Fig. 5.

Usp8 regulates the degradation of α-synuclein by the lysosome. (A) Cycloheximide chase of endogenous α-synuclein showed that its rate of clearance was reduced at 7 h when wild-type Usp8 was expressed in HEK-293T cells (**P = 0.0091, n = 3 biological replicates). (B and C) Lentiviral-mediated shRNA knockdown of Usp8 in SH-SY5Y cells reduced endogenous α-synuclein levels by 35% relative to the actin loading control compared with Scr shRNA controls (**P = 0.0031, n = 5 biological replicates) (B) and increased the amount of ubiquitinated α-synuclein as evidenced by immunoblotting of immunoprecipitated α-synuclein with anti-ubiquitin and anti-K63 antibodies (C). No smear was seen when anti-HA was used as an IgG control. (D) Lysates isolated from Usp8 knockdown and Scr shRNA-treated SH-SY5Y cells were fractionated into cytosolic and membrane fractions and tested for α-synuclein levels at baseline and following 8 h of treatment with either 50 μM chloroquine (CQ) or 5 μM lactacystin (Lact).
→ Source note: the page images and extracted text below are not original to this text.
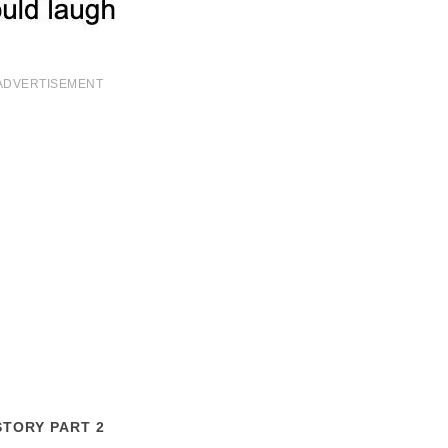
ADVERTISEMENT
STORY PART 2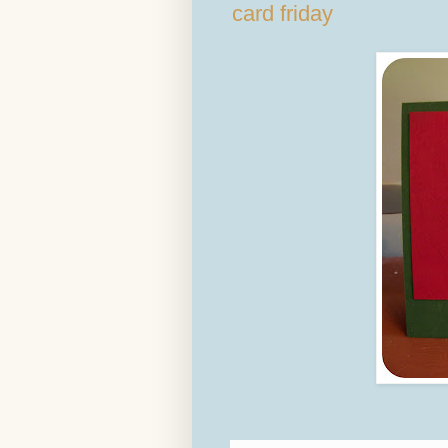
card friday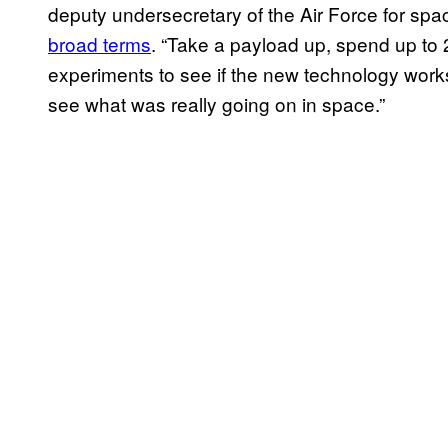
deputy undersecretary of the Air Force for sp
broad terms
. “Take a payload up, spend up to 2
experiments to see if the new technology works,
see what was really going on in space.”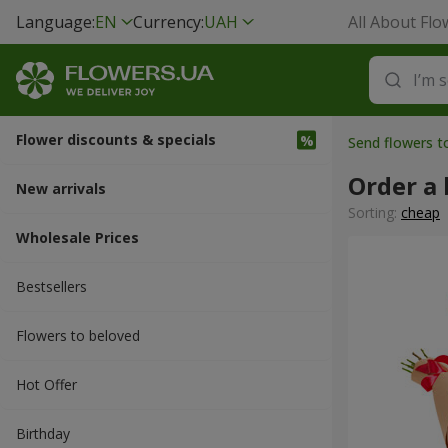
Language:
EN
Currency:
UAH
All About Flo
Flower discounts & specials
Send flowers t
Order a
New arrivals
Sorting:
cheap
Wholesale Prices
Bestsellers
Flowers to beloved
Hot Offer
Вirthday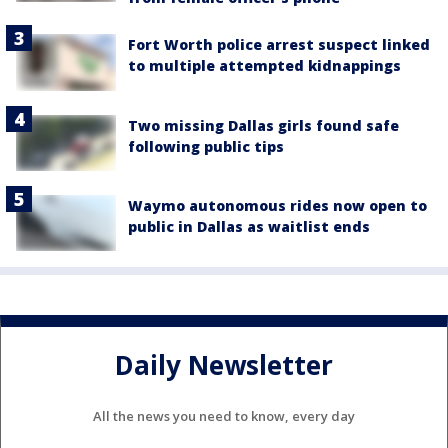
Fort Worth police arrest suspect linked
to multiple attempted kidnappings
Two missing Dallas girls found safe
following public tips
Waymo autonomous rides now open to
public in Dallas as waitlist ends
Daily Newsletter
All the news you need to know, every day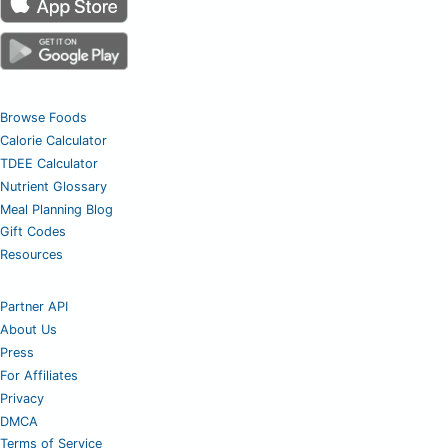
Browse Foods
Calorie Calculator
TDEE Calculator
Nutrient Glossary
Meal Planning Blog
Gift Codes
Resources
Partner API
About Us
Press
For Affiliates
Privacy
DMCA
Terms of Service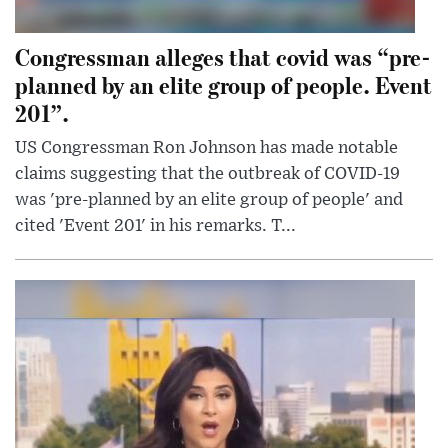
Congressman alleges that covid was “pre-
planned by an elite group of people. Event
201”.
US Congressman Ron Johnson has made notable
claims suggesting that the outbreak of COVID-19
was 'pre-planned by an elite group of people' and
cited 'Event 201' in his remarks. T...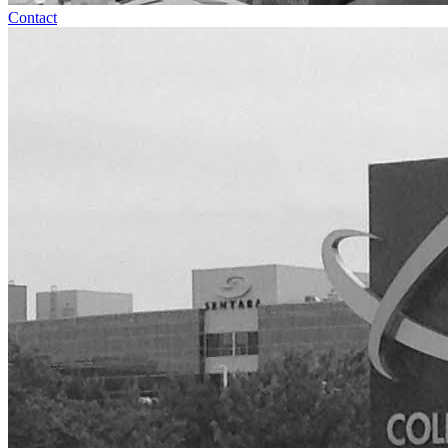
Contact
Accumulation of α-synuclein was observed in the membrane fraction, which is enriched in endosomal/autophagic–lysosomal compartments in Usp8 knockdown cells treated with chloroquine, suggesting that there is accelerated lysosomal degradation of α-synuclein in these cells (*P = 0.019, n = 3). Error bars correspond to standard error of the mean.